Thankfully, my covid test came back negative, so I was ok. My roommates and I worked out some clear protocol for what to do if someone in the house gets covid, which is something I recommend everyone do. Things are a lot less personal and emotionally charged that way.


After staying in my apartment for two weeks to be safe, I did return to IL for Christmas. I left during that sweet spot between those returning from Thanksgiving and before leaving for Christmas, avoiding the holiday rush. My dad’s airline job allows me to fly standby and strategically pick flights that are relatively empty. Planes themselves are actually pretty safe due to their special air filters, airports though, not so much. I even ditched my checked bag in order to avoid waiting in a long line. I will say, people, are a lot more careful and wear their masks a lot better in Illinois than Tennessee. I definitely gave a lot of people angry side-eye while waiting to board.


My family is living in a bubble. We don’t go out in public for anything, not even wine anymore, it’s all delivery or pick-up. I’ve been working remotely, and have even been able to record some performances and do some interviews, which has been good. I’ve even done a couple of cowrites.


Christmas was nice and lowkey this year. Usually, we have a big family party for Christmas Eve, but that was also reduced to a zoom session. It’s nice being home though, if only for a change of scenery. I only leave my apartment in Nashville for walks and groceries, and I’ve been living that way since August. I miss going out and performing every day.


I will likely be staying in Illinois for a while, due to TN becoming a new covid epicenter, and my roommate catching it (even when she’d been careful.) I always feel like I’m barely escaping it's clutches with these close calls. With vaccines on the way, I really don’t want to get it at this point.

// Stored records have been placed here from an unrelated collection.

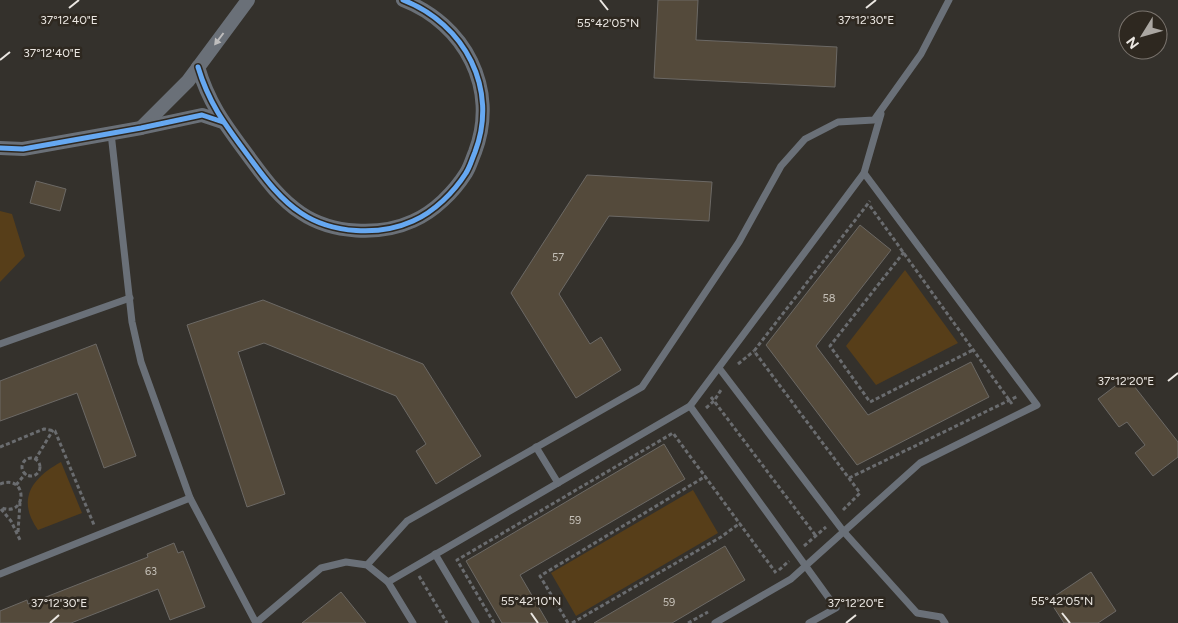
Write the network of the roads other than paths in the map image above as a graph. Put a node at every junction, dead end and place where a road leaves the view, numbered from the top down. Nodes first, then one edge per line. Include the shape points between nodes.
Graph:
1 (248, 0) edge
2 (403, 0) edge
3 (949, 0) edge
4 (198, 67) junction
5 (882, 108) junction
6 (224, 122) junction
7 (141, 128) junction
8 (111, 133) junction
9 (0, 148) edge
10 (864, 174) junction
11 (130, 298) junction
12 (0, 344) edge
13 (718, 368) junction
14 (690, 406) junction
15 (536, 447) junction
16 (558, 483) junction
17 (190, 498) junction
18 (844, 532) junction
19 (435, 554) junction
20 (367, 565) junction
21 (807, 565) junction
22 (0, 574) edge
23 (388, 582) junction
24 (410, 622) edge
25 (256, 623) edge
26 (476, 623) edge
27 (715, 623) edge
28 (809, 623) edge
29 (945, 623) edge

1 -> 4 street
2 - 6 street via 422,7 449,28 472,60 483,95 481,136 467,173 442,202 414,221 375,231 335,228 301,214 268,183
3 - 5 lane via 921,54
4 - 6 street via 206,94
4 - 7 street
5 - 10 lane
5 - 15 lane via 874,120 838,122 805,139 781,166 738,242 642,387
6 - 7 street via 202,115
7 - 8 street
8 - 9 street via 22,149
8 - 11 lane
10 - 13 lane
10 - 18 lane via 1037,405 920,463
11 - 12 lane
11 - 17 lane via 141,362
13 - 14 lane
13 - 18 lane
14 - 16 lane
14 - 21 lane
15 - 16 lane
15 - 20 lane via 406,521
16 - 19 lane
17 - 22 lane
17 - 25 lane
18 - 21 lane
18 - 29 lane via 917,613 941,617
19 - 23 lane
19 - 26 lane
20 - 23 lane
20 - 25 lane via 346,562 321,568
21 - 27 lane via 791,579
21 - 28 lane via 836,608
23 - 24 lane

I’m going to do everything I can, but there’s only so much I can do, especially when so much of the population STILL Isn’t taking it seriously.


The problem with that is that it puts my EP on hold. My producer and I were doing really well making these demos, now I’ll have to wait, which makes me worry because I don’t want to wait two years to get this out, but I also don’t want to rush it.


And of course, on top of a tornado and the pandemic that devastated our live music scene, Nashville wakes up to a bomb on Christmas morning. Seriously, what the hell. The place where it happened was a five-minute drive from my apartment. Luckily all of my friends were safe, but it’s still bizarre and leaves us all feeling uneasy. If you can, please try to donate to the businesses affected. They have already been struggling.


I think that just about gets you up to speed on everything that's happened since my last post.


In conclusion, 2020 was rough, but I also think it laid the groundwork for a lot of good things to come in 2021. I’m hopeful, and I can’t wait to go out and play in public again. I have a lot of plans that I haven’t told you about yet (and if you want to be the first to know, get on my email list!) one of those plans is to do these blog posts more frequently so they don’t have to be so long.


Wishing you a safe and happy new year. Please stay inside and wear a mask. catch you on the flip side!